= Beginning of Section =

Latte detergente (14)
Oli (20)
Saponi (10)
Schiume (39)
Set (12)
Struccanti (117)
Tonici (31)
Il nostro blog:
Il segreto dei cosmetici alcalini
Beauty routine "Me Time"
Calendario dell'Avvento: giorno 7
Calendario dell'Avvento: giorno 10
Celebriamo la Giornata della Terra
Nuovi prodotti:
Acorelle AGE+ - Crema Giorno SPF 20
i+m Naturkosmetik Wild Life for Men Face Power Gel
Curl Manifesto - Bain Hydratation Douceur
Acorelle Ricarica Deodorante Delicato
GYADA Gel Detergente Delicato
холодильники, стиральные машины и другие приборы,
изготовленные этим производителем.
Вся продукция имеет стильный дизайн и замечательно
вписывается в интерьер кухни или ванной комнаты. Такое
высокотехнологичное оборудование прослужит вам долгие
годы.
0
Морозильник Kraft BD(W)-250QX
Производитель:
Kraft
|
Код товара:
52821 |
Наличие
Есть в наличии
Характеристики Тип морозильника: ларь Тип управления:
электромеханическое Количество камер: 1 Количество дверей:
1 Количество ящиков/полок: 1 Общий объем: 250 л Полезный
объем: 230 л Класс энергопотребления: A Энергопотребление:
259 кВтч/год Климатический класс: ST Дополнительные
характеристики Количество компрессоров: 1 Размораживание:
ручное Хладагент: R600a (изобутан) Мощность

= End of Section =

__What the exercise asks__
Among the entries, find each line that includes the string "Delicato" and copy it.

__Written response__
Acorelle Ricarica Deodorante Delicato
GYADA Gel Detergente Delicato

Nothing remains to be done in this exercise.